__DIRECTIVE__
Pull out each line of the records that contains the string "snow". Case counts, so match capital and lowercase letters.

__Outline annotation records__
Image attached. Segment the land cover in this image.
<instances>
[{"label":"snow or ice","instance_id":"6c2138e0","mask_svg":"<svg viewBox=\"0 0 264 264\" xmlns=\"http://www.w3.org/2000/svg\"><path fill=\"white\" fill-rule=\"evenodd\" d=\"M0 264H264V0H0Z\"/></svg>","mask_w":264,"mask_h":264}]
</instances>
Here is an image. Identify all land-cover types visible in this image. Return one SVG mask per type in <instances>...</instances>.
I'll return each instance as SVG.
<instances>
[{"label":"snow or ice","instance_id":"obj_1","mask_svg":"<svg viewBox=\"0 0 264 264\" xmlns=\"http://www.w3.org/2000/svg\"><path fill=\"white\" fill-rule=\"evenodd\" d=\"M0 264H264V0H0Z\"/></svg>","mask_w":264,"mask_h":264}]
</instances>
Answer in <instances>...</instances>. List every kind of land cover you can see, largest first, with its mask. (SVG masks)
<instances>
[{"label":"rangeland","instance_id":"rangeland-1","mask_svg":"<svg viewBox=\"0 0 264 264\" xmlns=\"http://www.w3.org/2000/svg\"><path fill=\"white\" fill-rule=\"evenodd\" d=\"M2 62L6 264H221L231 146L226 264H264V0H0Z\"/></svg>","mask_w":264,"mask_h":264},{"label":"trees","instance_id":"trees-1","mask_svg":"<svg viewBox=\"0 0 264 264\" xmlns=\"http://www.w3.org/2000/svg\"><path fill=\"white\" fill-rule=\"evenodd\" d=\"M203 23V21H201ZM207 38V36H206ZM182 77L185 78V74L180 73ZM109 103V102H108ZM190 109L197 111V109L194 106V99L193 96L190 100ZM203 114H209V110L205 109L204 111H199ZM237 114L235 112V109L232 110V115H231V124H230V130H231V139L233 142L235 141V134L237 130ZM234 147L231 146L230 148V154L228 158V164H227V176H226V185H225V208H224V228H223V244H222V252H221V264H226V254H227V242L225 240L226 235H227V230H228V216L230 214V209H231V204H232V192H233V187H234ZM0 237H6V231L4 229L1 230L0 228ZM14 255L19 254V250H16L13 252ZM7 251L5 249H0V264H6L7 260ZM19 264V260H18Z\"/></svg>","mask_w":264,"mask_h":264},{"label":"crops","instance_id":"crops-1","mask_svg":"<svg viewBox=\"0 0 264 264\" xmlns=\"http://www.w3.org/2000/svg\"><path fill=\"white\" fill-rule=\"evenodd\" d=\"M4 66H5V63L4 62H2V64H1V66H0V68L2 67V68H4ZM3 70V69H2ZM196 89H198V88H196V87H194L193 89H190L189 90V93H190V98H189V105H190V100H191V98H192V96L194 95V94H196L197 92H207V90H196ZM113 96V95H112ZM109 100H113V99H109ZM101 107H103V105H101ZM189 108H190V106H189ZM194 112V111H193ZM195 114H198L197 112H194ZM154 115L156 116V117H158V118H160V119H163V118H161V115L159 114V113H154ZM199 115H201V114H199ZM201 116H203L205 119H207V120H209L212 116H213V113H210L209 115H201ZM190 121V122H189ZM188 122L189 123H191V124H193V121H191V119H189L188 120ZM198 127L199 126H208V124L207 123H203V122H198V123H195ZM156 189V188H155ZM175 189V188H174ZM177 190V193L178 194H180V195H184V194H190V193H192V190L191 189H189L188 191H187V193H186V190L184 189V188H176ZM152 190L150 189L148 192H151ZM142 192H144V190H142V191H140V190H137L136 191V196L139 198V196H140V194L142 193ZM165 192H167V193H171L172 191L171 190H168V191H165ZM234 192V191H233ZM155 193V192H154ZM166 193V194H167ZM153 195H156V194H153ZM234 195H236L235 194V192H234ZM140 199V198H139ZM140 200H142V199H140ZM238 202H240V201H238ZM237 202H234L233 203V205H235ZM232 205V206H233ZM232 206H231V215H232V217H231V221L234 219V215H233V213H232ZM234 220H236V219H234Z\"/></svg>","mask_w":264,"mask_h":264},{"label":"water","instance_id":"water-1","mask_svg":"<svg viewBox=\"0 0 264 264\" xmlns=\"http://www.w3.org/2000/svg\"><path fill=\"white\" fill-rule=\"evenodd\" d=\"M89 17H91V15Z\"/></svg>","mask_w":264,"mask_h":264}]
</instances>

__WRITTEN ANSWER__
[{"label":"snow or ice","instance_id":"6c2138e0","mask_svg":"<svg viewBox=\"0 0 264 264\" xmlns=\"http://www.w3.org/2000/svg\"><path fill=\"white\" fill-rule=\"evenodd\" d=\"M0 264H264V0H0Z\"/></svg>","mask_w":264,"mask_h":264}]
[{"label":"snow or ice","instance_id":"obj_1","mask_svg":"<svg viewBox=\"0 0 264 264\" xmlns=\"http://www.w3.org/2000/svg\"><path fill=\"white\" fill-rule=\"evenodd\" d=\"M0 264H264V0H0Z\"/></svg>","mask_w":264,"mask_h":264}]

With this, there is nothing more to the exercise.